▸ **問題 1**: 本文の内容を二文で要約すること。
▸ **問題 2**: 本文のうち、「2012.05/08 [Tue]」を含む箇所から書き始め、「て良いほどに出来が悪いです。」で終えて、一字も変えずに書き写すこと。

2012.05/08 [Tue]
西尾維新『不気味で素朴な囲われたきみとぼくの壊れた世界』
![]() | 不気味で素朴な囲われたきみとぼくの壊れた世界 (講談社ノベルス) 西尾 維新 TAGRO 講談社 2008-12-05 売り上げランキング : 26356 Amazonで詳しく見る by G-Tools |
★★☆☆☆
一、教師は聖職者である――ゆえに、人間であってはならない
平和だったはずの私立千載女学園で、不可思議かつ不可解な殺人事件が起こる。そしてそこに勤務していたのは、こともあろうか倫理教師となったあの串中弔士。病院坂迷路を巻き込んだ事件から14年。探偵ごっこの犯人捜しが再び始動。犯人は一体!?
「『きみとぼく』本格ミステリ」第4作。
これは酷かった。何がしたいのかわからない。西尾維新の著作の中では『偽物語』、『難民探偵』に並んでワースト3といって良いほどに出来が悪いです。

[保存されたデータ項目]
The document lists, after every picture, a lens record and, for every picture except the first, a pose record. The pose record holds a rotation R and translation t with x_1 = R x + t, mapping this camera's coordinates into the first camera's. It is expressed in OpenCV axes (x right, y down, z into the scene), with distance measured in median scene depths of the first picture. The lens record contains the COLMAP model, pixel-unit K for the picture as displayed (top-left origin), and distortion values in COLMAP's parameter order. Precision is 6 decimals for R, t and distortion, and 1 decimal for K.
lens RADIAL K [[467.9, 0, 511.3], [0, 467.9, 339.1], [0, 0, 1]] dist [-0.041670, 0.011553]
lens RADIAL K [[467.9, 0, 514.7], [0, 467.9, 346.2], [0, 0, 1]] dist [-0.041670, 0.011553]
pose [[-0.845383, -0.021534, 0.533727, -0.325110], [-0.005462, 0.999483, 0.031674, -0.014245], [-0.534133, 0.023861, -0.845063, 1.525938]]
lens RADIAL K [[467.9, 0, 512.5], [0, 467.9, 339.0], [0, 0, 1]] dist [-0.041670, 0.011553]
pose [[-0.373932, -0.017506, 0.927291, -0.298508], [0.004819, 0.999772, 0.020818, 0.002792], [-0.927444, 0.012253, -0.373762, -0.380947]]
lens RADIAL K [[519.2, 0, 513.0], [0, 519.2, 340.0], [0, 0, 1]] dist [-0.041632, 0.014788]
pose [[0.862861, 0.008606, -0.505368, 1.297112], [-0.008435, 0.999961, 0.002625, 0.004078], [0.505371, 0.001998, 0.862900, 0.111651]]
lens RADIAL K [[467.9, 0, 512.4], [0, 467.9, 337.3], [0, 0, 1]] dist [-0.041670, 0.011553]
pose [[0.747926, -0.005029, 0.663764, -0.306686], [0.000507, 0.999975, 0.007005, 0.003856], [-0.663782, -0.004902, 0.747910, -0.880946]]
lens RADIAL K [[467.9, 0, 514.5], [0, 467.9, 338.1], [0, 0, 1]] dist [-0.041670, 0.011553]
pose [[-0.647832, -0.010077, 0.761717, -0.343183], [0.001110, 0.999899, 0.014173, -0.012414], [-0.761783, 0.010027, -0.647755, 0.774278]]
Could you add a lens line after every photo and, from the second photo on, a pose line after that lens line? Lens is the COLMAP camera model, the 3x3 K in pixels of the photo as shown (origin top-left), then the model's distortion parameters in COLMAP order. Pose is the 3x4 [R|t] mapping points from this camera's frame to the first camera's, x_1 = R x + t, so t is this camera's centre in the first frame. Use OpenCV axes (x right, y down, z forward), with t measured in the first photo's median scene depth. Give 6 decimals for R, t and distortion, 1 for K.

▸ **最終解答 1**: 西尾維新『不気味で素朴な囲われたきみとぼくの壊れた世界』は「きみとぼく」本格ミステリの第4作で、私立千載女学園で殺人事件が起こり、そこに倫理教師として勤務していた串中弔士のもとで探偵ごっこの犯人捜しが再び始まる。評者は星二つをつけ、何がしたいのかわからず、西尾維新の著作の中では『偽物語』『難民探偵』と並ぶワースト3といってよいほど出来が悪いと述べている。

▸ **最終解答 2**:
2012.05/08 [Tue]
西尾維新『不気味で素朴な囲われたきみとぼくの壊れた世界』
![]() | 不気味で素朴な囲われたきみとぼくの壊れた世界 (講談社ノベルス) 西尾 維新 TAGRO 講談社 2008-12-05 売り上げランキング : 26356 Amazonで詳しく見る by G-Tools |
★★☆☆☆
一、教師は聖職者である――ゆえに、人間であってはならない
平和だったはずの私立千載女学園で、不可思議かつ不可解な殺人事件が起こる。そしてそこに勤務していたのは、こともあろうか倫理教師となったあの串中弔士。病院坂迷路を巻き込んだ事件から14年。探偵ごっこの犯人捜しが再び始動。犯人は一体!?
「『きみとぼく』本格ミステリ」第4作。
これは酷かった。何がしたいのかわからない。西尾維新の著作の中では『偽物語』、『難民探偵』に並んでワースト3といって良いほどに出来が悪いです。